Gambia’s incoming government rejects Jammeh’s bid to constitute a Supreme Court

Gambia’s incoming government rejects Jammeh’s bid to constitute a Supreme Court

The coalition that won The Gambia’s December 1 presidential polls said Monday they do not recognize that the outgoing President Yahya Jammeh has the constitutional authority, in the last days of his Presidency, to appoint any Supreme Court judge in The Gambia for the purpose of receiving his petition.

President Yahya Jammeh had accepted defeat and called to congratulate President-elect Barrow before dismaying the world a week later rejecting the results “in totality,” calling for new elections to be held under a new electoral commission and announcing he would be legally challenging the results in the Supreme Court.

The Gambia’s president-elect’s transition team rejected President Yahya Jammeh’s bid to constitute a Supreme Court to hear his petition over irregularities that he claimed Friday caused him to lose elections.

There has been no Supreme Court in The Gambia for a year and the ten days Mr. Jammeh had to file a petition had expired.

“We, therefore, dismiss the attempt to legitimize the illegal action of the outgoing President and even the idea that this action is capable of being legitimized,” said Mai Ahmad Fatty, a senior member of the transition team.

The international community has urged President Jammeh to step down and allow a peaceful transfer of power. Local reported the deployment of troops loyal to Mr. Jammeh to protect the seat of the government.
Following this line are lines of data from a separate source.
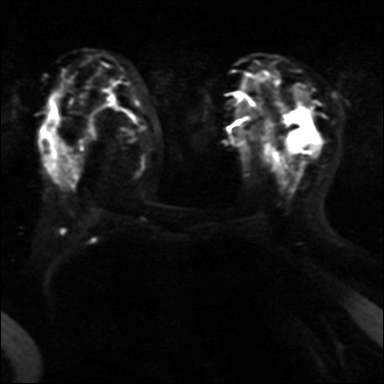
Breast MRI, one axial slice. Position 18 of 40 along the scan axis. Diffusion-weighted series; image 2 of 4 stored at this slice position (different b-values; order by instance number). 3 T. 4 mm slice thickness. 384 × 384 image matrix, field of view 320 × 320 mm. Female patient.
Annotated regions visible in this slice (manually delineated by an expert):
- tumour on diffusion-weighted imaging: bounding box (x1, y1, x2, y2) in pixels: (287, 132, 309, 149)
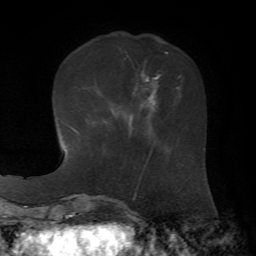
Breast MRI, one axial slice; cropped to one breast; dynamic contrast-enhanced series, time point 2 of 7 at this slice position (early post-contrast); 1.5 T; TE 4.3 ms, TR 8.7 ms; 2.2 mm slice thickness; 256 × 256 image matrix, field of view 180 × 180 mm. Female patient.
Structures marked on this image (semi-automatic segmentation, software-assisted and operator-edited):
- enhancing-tissue mask used for the functional tumour volume (all voxels passing the contrast-enhancement thresholds inside the analysis volume; usually the tumour): bounding box (x1, y1, x2, y2) in pixels: (132, 70, 161, 111)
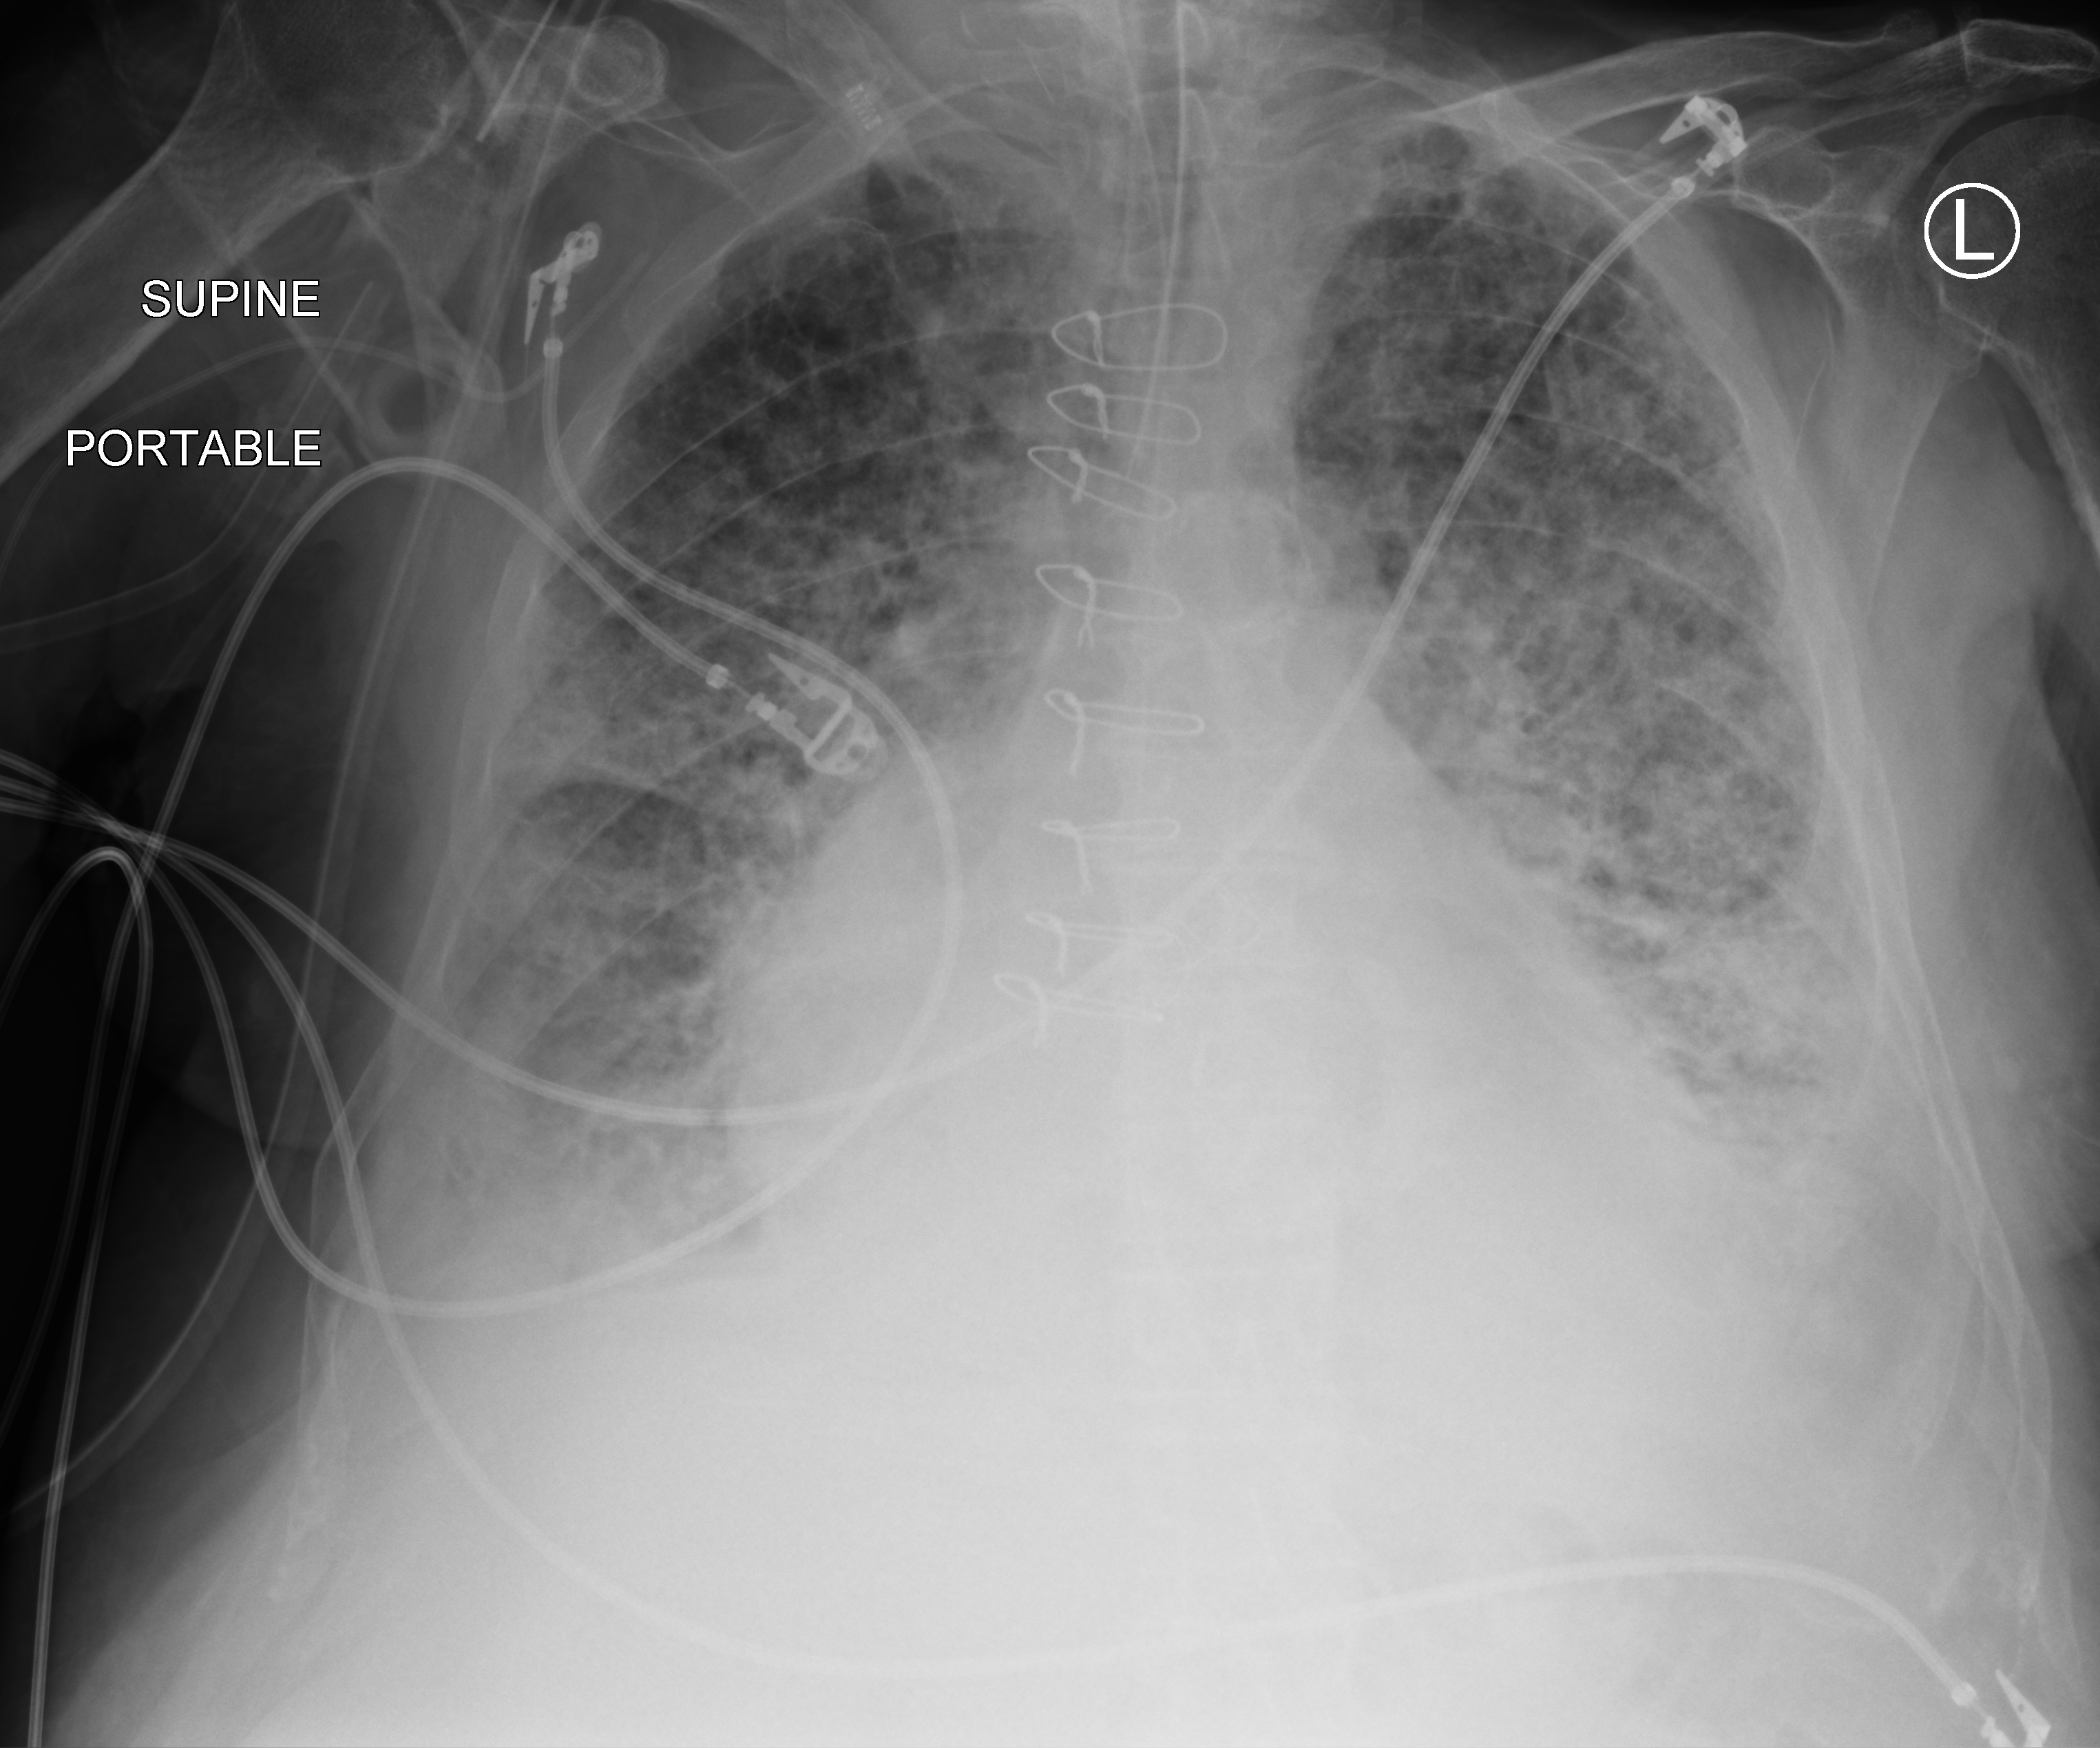
Portable chest radiograph, anteroposterior (AP) projection. Male patient hospitalised with COVID-19, age 75–90 years.
Admission-level facts for this patient (not findings on this image; timing relative to this image not recorded): admitted to intensive care during this hospital stay: yes.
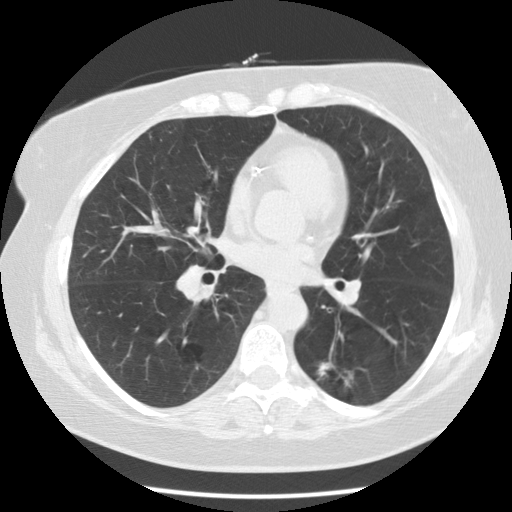
Low-dose screening chest CT, axial slice, second annual screen, lung window (W 1500 / L -600 HU), standard (soft-tissue) reconstruction kernel (STANDARD). Female participant, aged 59 years at enrolment. Current smoker at enrolment.
- Expert-annotated lung lesion, bounding box [x1, y1, x2, y2] px = [296, 343, 372, 410].
- The screening reader recorded 5 non-calcified nodules or masses ≥4 mm on this exam; which of them this box marks is not recorded.
- Official screen result: positive, other.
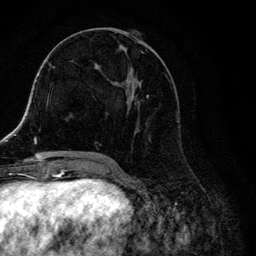
Breast MRI, one axial slice; slice 57 of 134 in the series (ordered by position); cropped to one breast; dynamic contrast-enhanced series, time point 2 of 6 at this slice position (early post-contrast); 3 T; TE 4.2 ms, TR 8.6 ms; 1.2 mm slice thickness; 256 × 256 image matrix, field of view 160 × 160 mm. Female patient.
Annotated regions visible in this slice (semi-automatically segmented with operator editing):
- enhancing-tissue mask used for the functional tumour volume (all voxels passing the contrast-enhancement thresholds inside the analysis volume; usually the tumour): box from (x=104, y=28) to (x=179, y=157) px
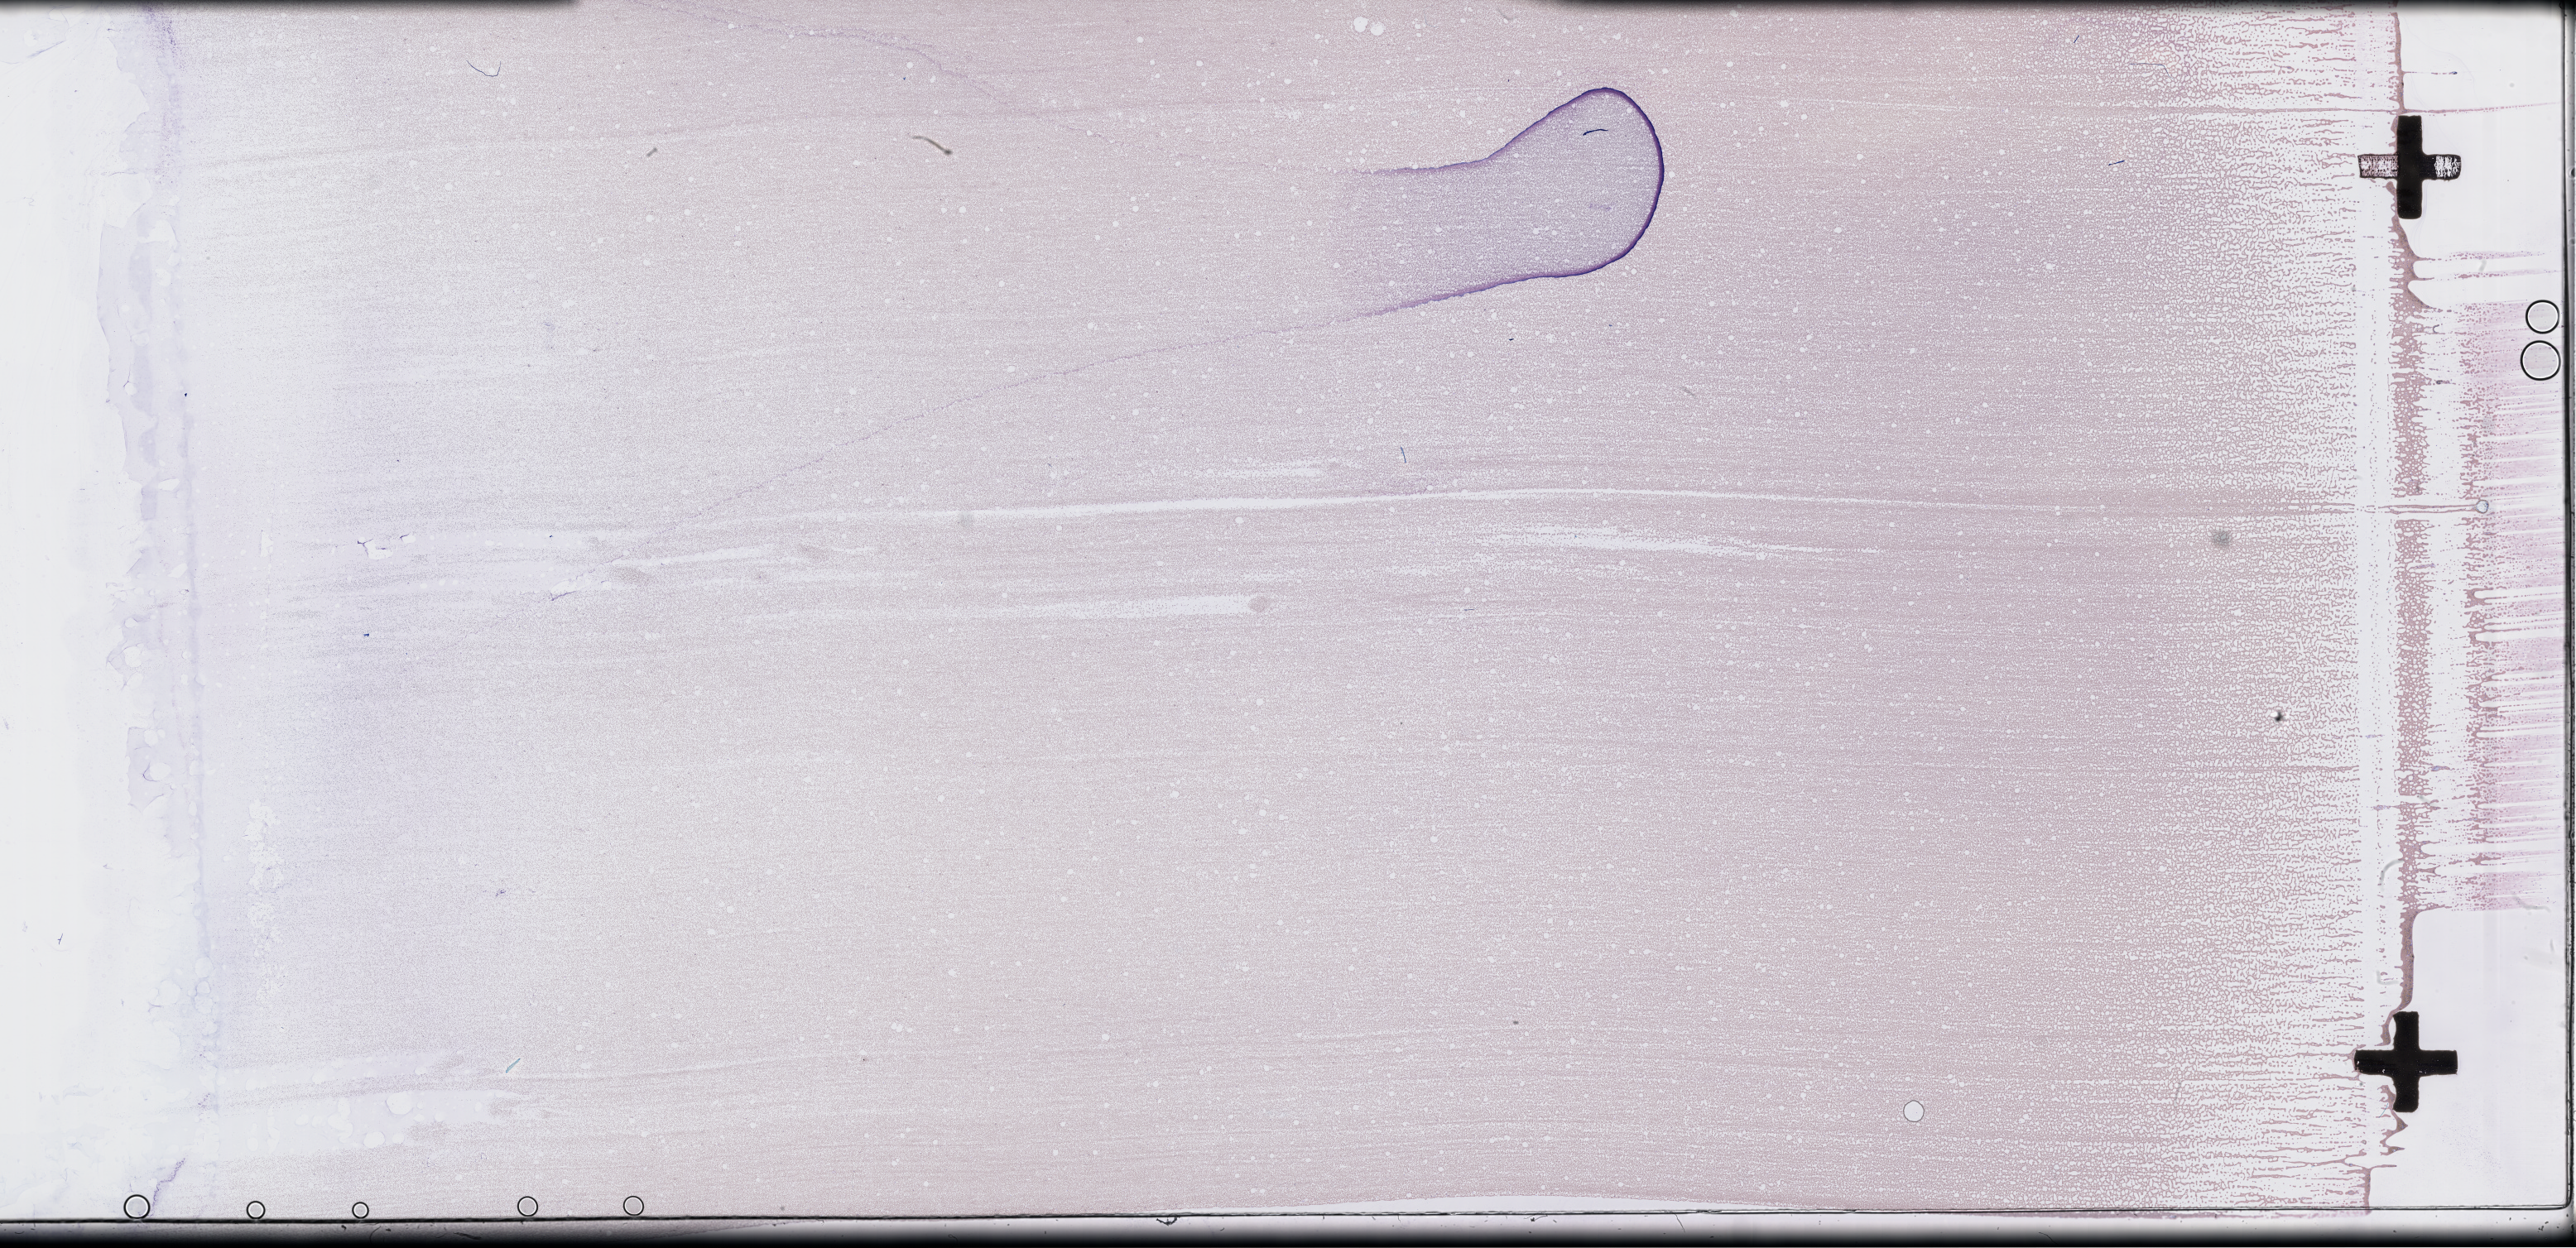
Whole-slide image of a whole blood smear, Wright-Giemsa stain, a low-resolution overview of the entire scanned area, about 50.3 x 24.4 mm; specimen time point: collected on treatment. Patient sex: male.
From a patient with: Plasma Cell Myeloma.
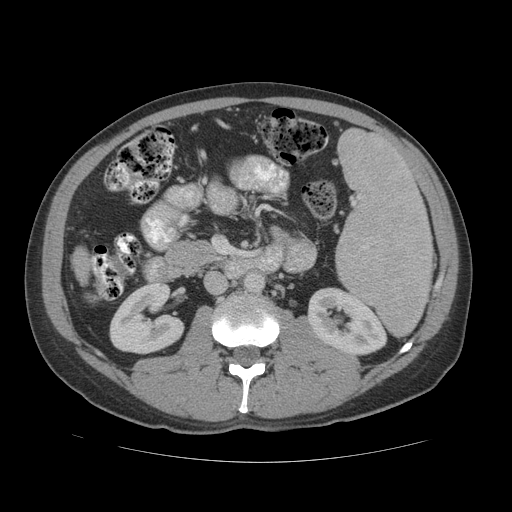
Contrast-enhanced abdominal CT (liver protocol), one axial slice. Reconstruction kernel STANDARD. Soft-tissue window (W 400 / L 40 HU). 512 × 512 image matrix. From the clinical record (not read from this slice): diagnosis: hepatocellular carcinoma (patient treated with transarterial chemoembolisation; whether this scan precedes or follows treatment is not stated here); TNM stage (as recorded): Stage-IVB; Child-Pugh class: B.
Outlined on this slice (semi-automatically segmented with operator editing):
- liver parenchyma outside the tumour (the mass and vessels are separate outlines, so this box may not span the whole liver): bounding box (x1, y1, x2, y2) in pixels: (72, 248, 88, 282)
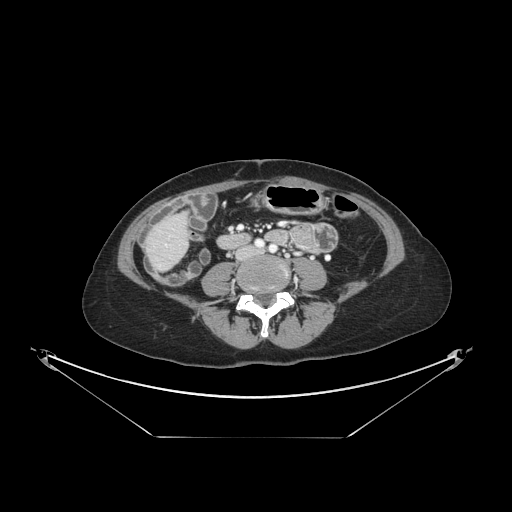
Contrast-enhanced abdominal CT, one axial slice. Position 25 of 148 along the scan axis. Intravenous contrast given. Soft-tissue window (W 400 / L 40 HU). 2.5 mm slice thickness. 512 × 512 image matrix, field of view 500 × 500 mm. Case-level facts recorded for this patient, not image findings: patient: female, age 54 years at operation; diagnosis: colorectal cancer liver metastases, imaged before liver resection; multiple liver metastases: no; largest metastasis: 1 cm; disease in both lobes: no.
Annotated regions visible in this slice (expert manual segmentation):
- liver: box from (x=150, y=216) to (x=186, y=268) px
- planned liver remnant (the part of the liver to remain after resection): (x=168, y=215)–(x=185, y=234)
A high-powered delegation of UN and West African leaders are due in Banjul on Tuesday to ask Jammeh to accept defeat and relinquish power.

The Gambia’s new administration in waiting called on senior members of Jammeh’s ruling APRC party to prevail on their leader to respect the outcome of the election and to refrain from any futile attempt to further subvert the will of The Gambian people, who are yearning for true democracy.